Gus Dur adalah manusia politik par excellence. Namun, dalam berpolitik, Gus Dur melakukannya sebagai pribadi. Ketika menjadi Ketua Umum PBNU, Gus Dur tak pernah menyeret-nyeret institusi NU ke dalam politik praktis. Ketika memberikan dukungan politik kepada seseorang, sebutlah Ahok atau lainnya, misalnya, Gus Dur melakukannya sebagai pribadi. Tidak pernah memobilisasi kiai atau santri atau pesantren untuk juga memberikan dukungan secara terbuka. Bahkan, ketika sebagai presiden ia hendak dimakzulkan, Gus Dur justru melarang ribuan santri yang siap mempertaruhkan nyawa untuk bergerak. Jika saja ketika itu Gus Dur memberi lampu hijau, sudah pasti akan menjadi preseden buruk: mobilisasi massa di kalangan pesantren.
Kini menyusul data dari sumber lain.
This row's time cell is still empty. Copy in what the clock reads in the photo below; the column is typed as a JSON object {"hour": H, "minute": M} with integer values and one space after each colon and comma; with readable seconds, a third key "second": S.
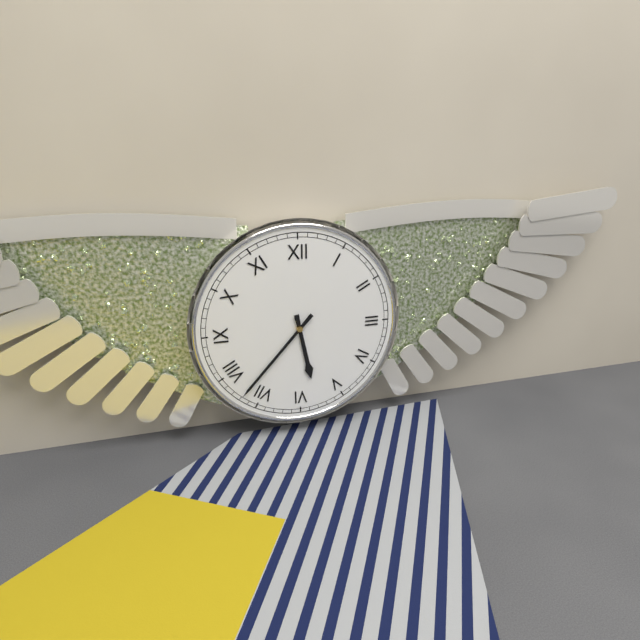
{"hour": 5, "minute": 37}
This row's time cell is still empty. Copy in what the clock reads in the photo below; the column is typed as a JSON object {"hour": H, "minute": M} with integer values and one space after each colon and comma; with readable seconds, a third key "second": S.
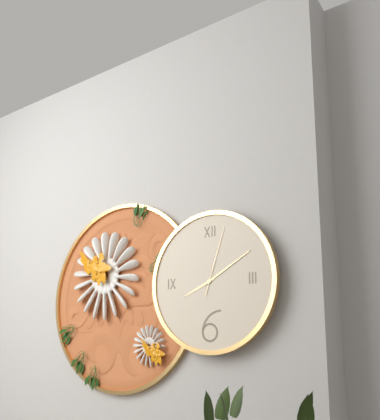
{"hour": 8, "minute": 10, "second": 3}
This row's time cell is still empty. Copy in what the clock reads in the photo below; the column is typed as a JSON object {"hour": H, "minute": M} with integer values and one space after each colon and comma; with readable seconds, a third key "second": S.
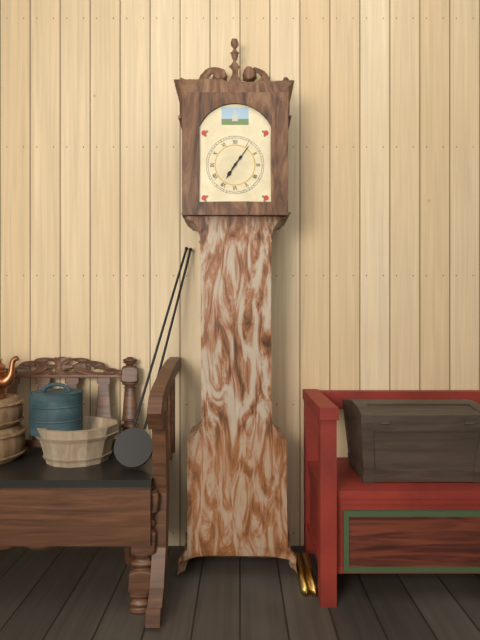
{"hour": 7, "minute": 6}
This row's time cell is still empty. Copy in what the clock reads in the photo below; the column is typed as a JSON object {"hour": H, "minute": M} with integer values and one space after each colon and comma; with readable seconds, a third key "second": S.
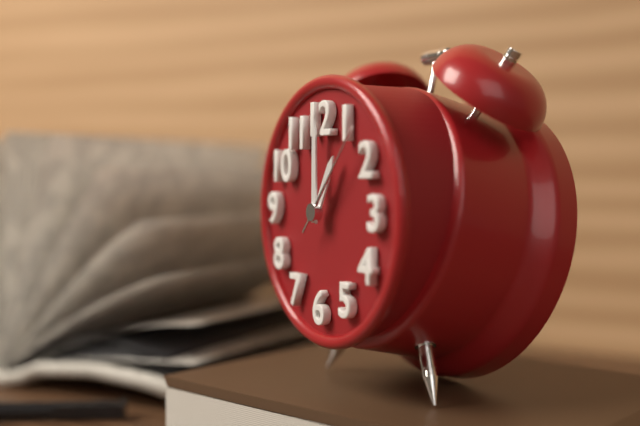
{"hour": 1, "minute": 0, "second": 7}
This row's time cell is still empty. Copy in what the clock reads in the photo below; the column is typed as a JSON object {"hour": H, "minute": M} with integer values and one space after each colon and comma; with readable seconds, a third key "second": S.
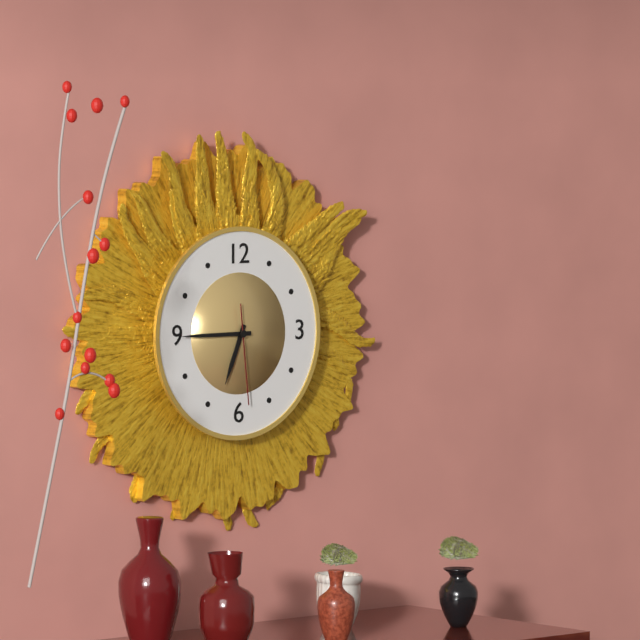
{"hour": 6, "minute": 45, "second": 29}
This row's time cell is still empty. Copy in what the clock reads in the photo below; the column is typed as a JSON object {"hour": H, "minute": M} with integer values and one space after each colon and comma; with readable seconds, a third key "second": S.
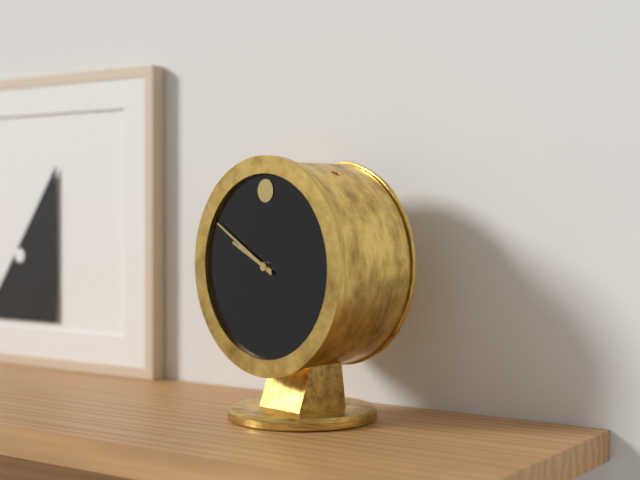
{"hour": 9, "minute": 50}
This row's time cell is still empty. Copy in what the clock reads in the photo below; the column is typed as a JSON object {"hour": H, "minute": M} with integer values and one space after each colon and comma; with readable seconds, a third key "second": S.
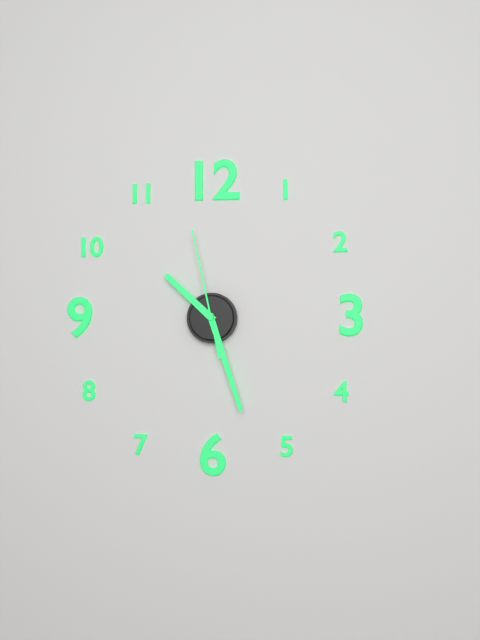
{"hour": 10, "minute": 27, "second": 58}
Karena itulah, dalam pesta demokrasi pada penyelenggaraan pilkada 2020 ini, sebaiknya pesentren sebagai institusi pendidikan keagamaan tetap dijaga netralitasnya. Juga tak perlu ada mobilisasi kiai dan santri.

Masih ingatkah kita akan peribahasa ini: sekali lancung ke ujian, seumur hidup orang tak percaya.